How Malcolm chose to act in the face of adversity, drove him well beyond the varsity team and a stellar high school career. He went on to play collegiate ball at Cal State San Marcos and Division I Niagara University. In 2014, he realized his dream and signed a professional contract to play overseas in Japan.

While basketball has helped shape Malcolm into the man he is today, his story is still being written, with its most powerful chapters yet to come. The vehicle through which he brings his ideas to life, however, has been evident since childhood.

"Ever since I was a kid, I had this idea of becoming a business person or entrepreneur," he shares. "I sold water bottles and candy in middle school. In high school, I would flip shoes and sell t-shirts."

"I've always had this grind, this hustle, and I knew that whenever basketball was done, I was going to do something in business."

"The hard part was figuring out what that was exactly."

Later seeing the opportunity to help other athletes through experiences similar to his own, and using his media platform to inspire a young generation, Malcolm made advocacy his business.

"When I look at everything that I'm advocating for, it's all about inspiring and empowering the athletes who are empowering the next generation," he explains. "Growing up as a Black kid, I looked up to athletes because that was what I saw, and sports is such a big part of Black culture.

"When we empower the people that kids look up to, when we educate them; when they are inspiring the next generation to be better, then we as a culture are better."

"So, my work and my thinking process has shifted towards; how can I encourage and empower athletes to use their brands for the greater good of the world?"

As Malcolm took on more projects, connected with more athletes, and reflected deeply on his own experiences, his attention began to shift toward social justice and mental health.
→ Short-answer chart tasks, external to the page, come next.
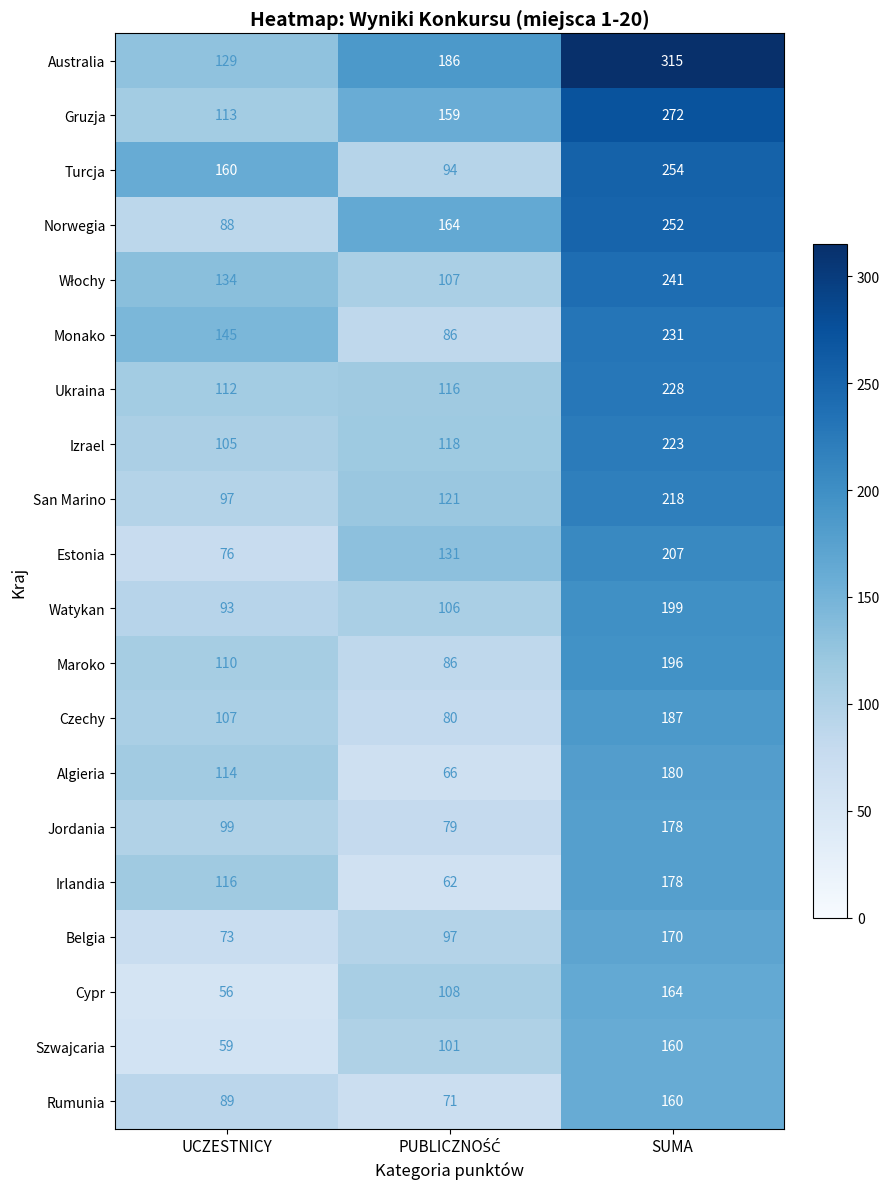

Count the number of data series in this chart.

20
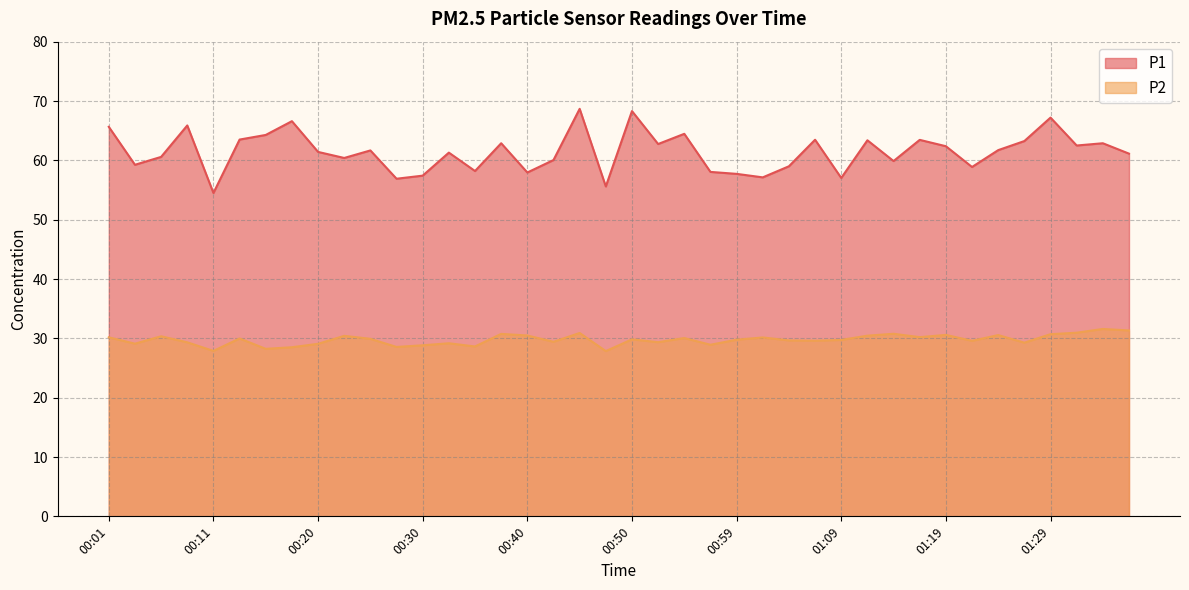

How many lines are shown in the chart?

2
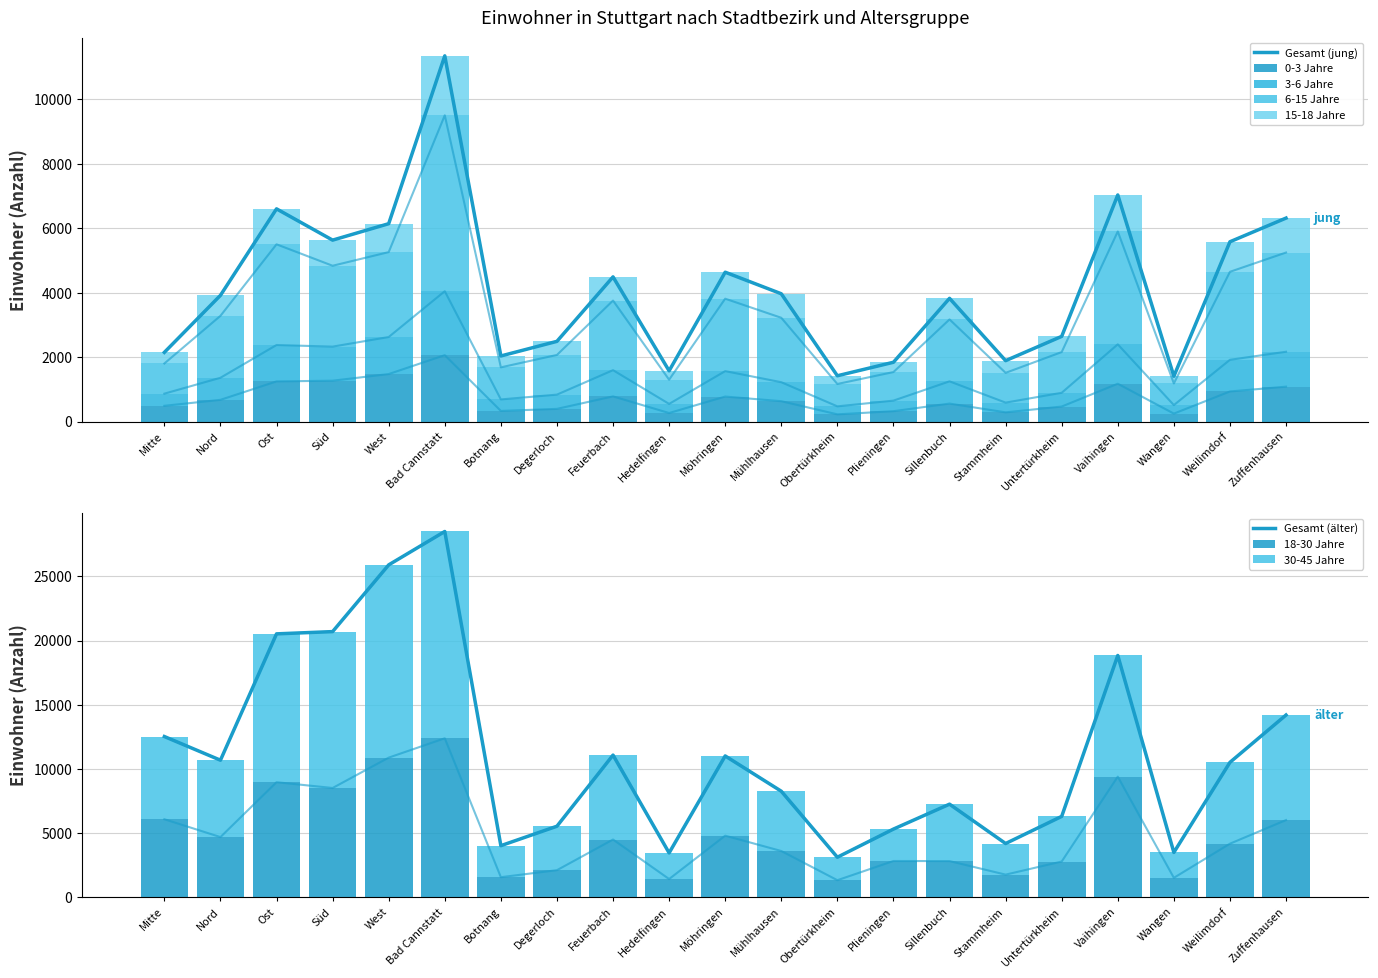

Are the bars horizontal?

No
In 2020, he founded Athletes Unheard after realizing his own mental health struggles.

"A lot of times, your purpose or what you feel called to do comes from your own pain, and that's how it started for me," Malcolm shares. "I never heard much about mental health growing up, but as a kid coming from a single-parent household and going through many traumatic experiences, I believe that's part of the reason why my mental health suffered over the years."

Those years spent unaware and in neglect had finally peaked.

"I experienced three severe panic attacks in a span of two weeks and started to realize how much I had been neglecting my mental health," he explains. "At the same time, I kept reading articles about the number of athletes who were suffering from depression and anxiety during this time period."

"I kept wondering why there wasn't an athlete-specific outlet that helped bring more awareness to mental health for athletes, and that's when I jumped on it."

Athletes Unheard allows Malcolm to leverage his skills and platform to help normalize and destigmatize the issue while also creating space for personal healing. Education is at the center of his vision for change.

"I think the biggest thing is educating athletes and people around them about what mental health means and some of the terminology around it. Part of the reason it's uncomfortable and taboo is because we don't understand what it means," he says.

Malcolm aims to reach people through his passion for storytelling, highlighting every day, collegiate, and professional athletes who courageously share their stories in a way that encourages others to do the same.

"One of the most inspiring things that I've been able to see is the number of athletes who have spoken out and given a voice to the voiceless," he says.

Rooted in personal experience and from a platform built from scratch, Malcolm will continue to lends his voice and amplify others'. The issues he tackles are certainly bigger than one person, but Malcolm is committed to igniting the conversation and is just getting started.

"More conversation needs to be had because it's way too important for us as a society not to have them."